Pondero virar a esquina para evitar um encontro confrangedor, mas então a Amber vê-me e ergue a mão num cumprimento entusiástico. Aparentemente, esqueceu-se por completo da forma como me despediu.
– Millie! – chama. – Meu Deus, que maravilhoso vê-la!
A sério? Não foi isso que disse da última vez que nos vimos.
– Olá, Amber – respondo, já resignada a fazer educadamente conversa.
Parando ao meu lado, solta a pega do carrinho durante tempo suficiente para alisar o seu lustroso cabelo louro-arruivado. Hoje, Amber está inteiramente voltada para o cabedal. Veste umas calças de couro, enfiadas numas botas de cabedal pelo joelho, com uma suave gabardina em couro castanho.
– Como está? – inclina a cabeça para o lado como se eu fosse uma amiga casual que foi atingida por alguns azares, e não alguém que despediu. – Tudo bem?
– Claro – respondo por entre dentes cerrados. – Tudo ótimo.
– Onde trabalha agora?
Sinto-me relutante em dizer-lhe seja o que for sobre a minha posição atual. Já me despediu pela mais estúpida das razões – não há nada, a meu ver, de que esta mulher não seja capaz.
– Estou entre empregos.
– Vi-a na rua no outro dia – comenta. – la a entrar naquele velho edifício da Rua 86. O Douglas Garrick vive lá, não é verdade?
Paraliso, surpreendida por ter conhecimento dessa informação.

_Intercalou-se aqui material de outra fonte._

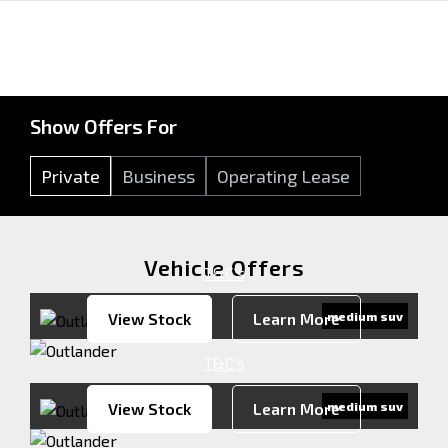
Show Offers For
Private
Business
Operating Lease
Vehicle Offers
T&C's
View Stock
Learn More
medium suv
T&C's
View Stock
Learn More
medium suv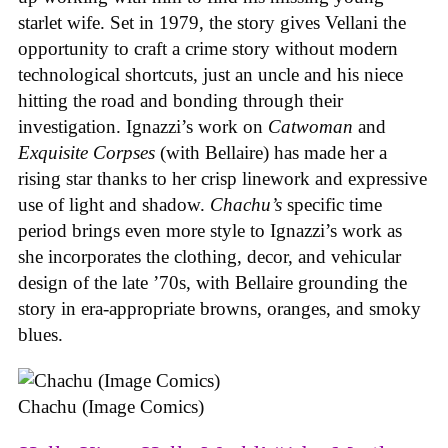
starlet wife. Set in 1979, the story gives Vellani the
opportunity to craft a crime story without modern
technological shortcuts, just an uncle and his niece
hitting the road and bonding through their
investigation. Ignazzi’s work on
Catwoman
and
Exquisite Corpses
(with Bellaire) has made her a
rising star thanks to her crisp linework and expressive
use of light and shadow.
Chachu’s
specific time
period brings even more style to Ignazzi’s work as
she incorporates the clothing, decor, and vehicular
design of the late ’70s, with Bellaire grounding the
story in era-appropriate browns, oranges, and smoky
blues.
Chachu (Image Comics)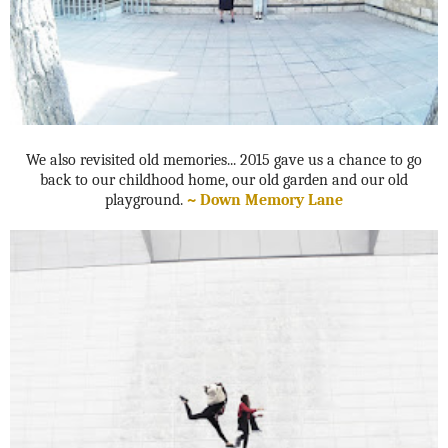
We also revisited old memories... 2015 gave us a chance to go
back to our childhood home, our old garden and our old
playground.
~ Down Memory Lane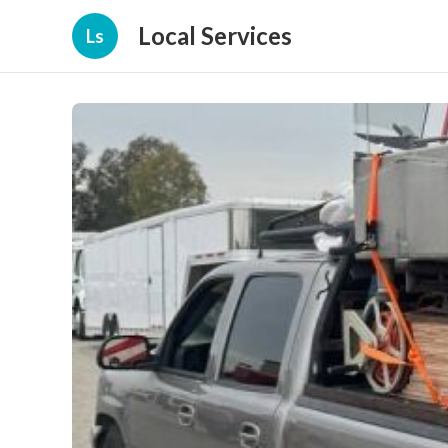
Local Services
Ls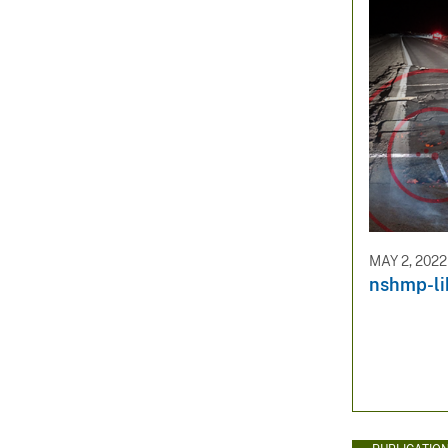
MAY 2, 2022
nshmp-li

Por outro lado, nos círculos dos ricos, toda a
gente parece conhecer toda a gente.
– Sim, trabalho para os Garrick agora.
– Oh, era isso que estava lá a fazer?
O sorriso que curva os lábios da Amber faz-me sentir inquieta. O que está a sugerir ao certo?
– Sim...
Pisca-me o olho.
– De certeza que está a aproveitar ao máximo.

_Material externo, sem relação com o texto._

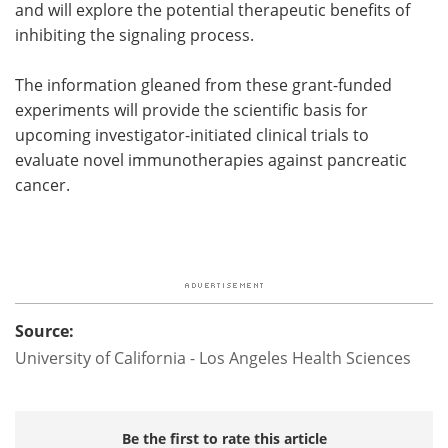
and will explore the potential therapeutic benefits of
inhibiting the signaling process.
The information gleaned from these grant-funded
experiments will provide the scientific basis for
upcoming investigator-initiated clinical trials to
evaluate novel immunotherapies against pancreatic
cancer.
Source:
University of California - Los Angeles Health Sciences
Be the first to rate this article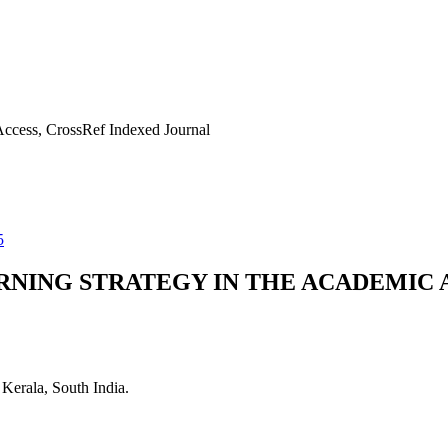
ccess, CrossRef Indexed Journal
5
RNING STRATEGY IN THE ACADEMIC 
Kerala, South India.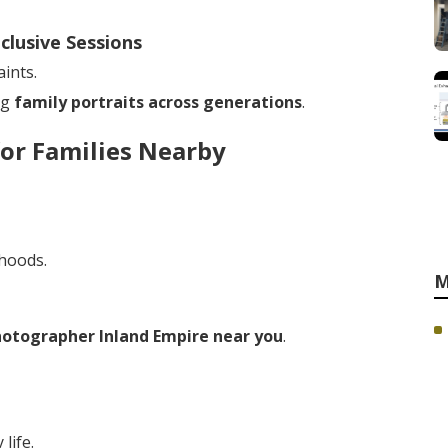
clusive Sessions
ints.
ng
family portraits across generations
.
or Families Nearby
rhoods.
M
hotographer Inland Empire near you
.
life.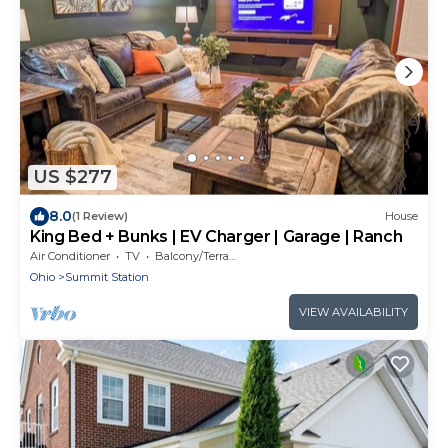
US $277
8.0
(1 Review)
House
King Bed + Bunks | EV Charger | Garage | Ranch
Air Conditioner
TV
Balcony/Terrace
Ohio
Summit Station
VIEW AVAILABILITY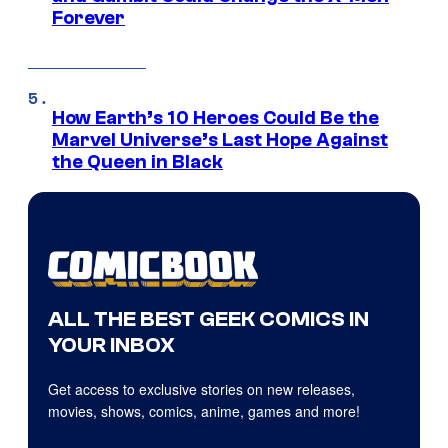
Forever
How Earth’s 10 Heroes Could Be the
Marvel Universe’s Last Hope Against
the Queen in Black
ALL THE BEST GEEK COMICS IN
YOUR INBOX
Get access to exclusive stories on new releases,
movies, shows, comics, anime, games and more!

Não me agrada o seu tom, mas lembro a mim mesma que não tenho de ficar aqui a conversar com Amber – um dos benefícios de já não estar ao seu serviço. Tenho, ainda assim, de dizer olá à pequena Olive, cujo queixo brilha de baba. Há algum tempo que não a vejo e os bebés podem mudar muito depressa nesta idade. Provavelmente, já mal me reconhece.
– Olá, Olive! – chilreio.
Olive tira a roca da garganta e ergue os seus enormes olhos azuis para me fitar.
– Mamã! – grita com regozijo.
A cor esvai-se do rosto da Amber.
– Não! Ela não é a tua mamã! Eu é que sou!

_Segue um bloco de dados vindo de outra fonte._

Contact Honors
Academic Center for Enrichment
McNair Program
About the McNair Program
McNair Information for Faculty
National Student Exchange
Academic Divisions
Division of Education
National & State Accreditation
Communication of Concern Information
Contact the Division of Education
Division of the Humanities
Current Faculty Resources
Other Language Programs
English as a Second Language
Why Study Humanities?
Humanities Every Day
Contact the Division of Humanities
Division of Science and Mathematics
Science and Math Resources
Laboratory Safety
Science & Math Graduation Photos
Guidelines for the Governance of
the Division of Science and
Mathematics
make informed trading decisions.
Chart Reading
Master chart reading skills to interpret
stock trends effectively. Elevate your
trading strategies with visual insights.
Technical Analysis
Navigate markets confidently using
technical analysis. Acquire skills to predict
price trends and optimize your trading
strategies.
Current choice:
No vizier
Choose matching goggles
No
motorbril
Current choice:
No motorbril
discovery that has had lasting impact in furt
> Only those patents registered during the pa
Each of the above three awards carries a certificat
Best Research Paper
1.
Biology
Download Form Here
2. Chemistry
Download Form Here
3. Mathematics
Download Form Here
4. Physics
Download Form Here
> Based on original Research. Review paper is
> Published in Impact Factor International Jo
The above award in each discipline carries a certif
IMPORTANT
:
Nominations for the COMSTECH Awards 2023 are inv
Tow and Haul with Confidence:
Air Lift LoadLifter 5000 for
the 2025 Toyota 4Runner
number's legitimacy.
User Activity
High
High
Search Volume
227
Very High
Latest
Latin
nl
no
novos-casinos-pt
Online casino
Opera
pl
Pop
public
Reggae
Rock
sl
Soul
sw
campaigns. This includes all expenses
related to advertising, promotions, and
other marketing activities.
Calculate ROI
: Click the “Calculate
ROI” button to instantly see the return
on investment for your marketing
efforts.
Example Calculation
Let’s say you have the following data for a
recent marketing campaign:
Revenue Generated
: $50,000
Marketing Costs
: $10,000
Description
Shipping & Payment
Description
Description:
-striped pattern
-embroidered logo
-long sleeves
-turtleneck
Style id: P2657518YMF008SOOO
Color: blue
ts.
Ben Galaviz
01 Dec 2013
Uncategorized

– Mamã! – A Olive estende os seus braços gorduchos para mim. – Mamã!
Quando eu não a tomo nos braços, a menina começa a soluçar. Amber lança-me um olhar venenoso.
– Veja como a perturbou!
Com essa observação, vira-me costas e começa a descer aceleradamente a rua para se afastar de mim, enquanto a Olive continua a gritar «Mamã!». Apesar de tudo, o encontro pôs-me um sorriso no rosto. Parece que afinal se lembrava de mim.
Enquanto vejo a Amber desaparecer ao longe, o meu telemóvel começa a tocar – instantaneamente, o meu bom humor evapora-se. É provavelmente uma de duas pessoas. Ou Douglas, a dizer-me que estou despedida por lhe importunar a mulher, ou o Brock, o que seria ainda pior.
As coisas têm estado decididamente frias entre mim e o meu namorado desde que lhe disse abruptamente que não queria ir viver com ele. Expliquei-lhe repetidas vezes que preciso do meu próprio espaço e que me sinto mais segura agora que o Xavier vai passar os próximos tempos encarcerado, mas continua a não compreender. Tenho um mau pressentimento de que teremos de dar um passo em frente na nossa relação muito, muito em breve, ou então irá terminar.
Só que, quando olho para o meu telemóvel, não é Douglas ou o Brock. É um número que não reconheço.
– Estou? – digo.
– Fala a Wilhelmina Calloway?
Hesito, perguntando-me se a voz do outro lado da linha me vai dizer que a garantia do meu carro está prestes a expirar, ou então lançar-se numa torrente de alguma língua estrangeira.
– Sim...
– Olá! Daqui fala a Lisa, do jobmatch!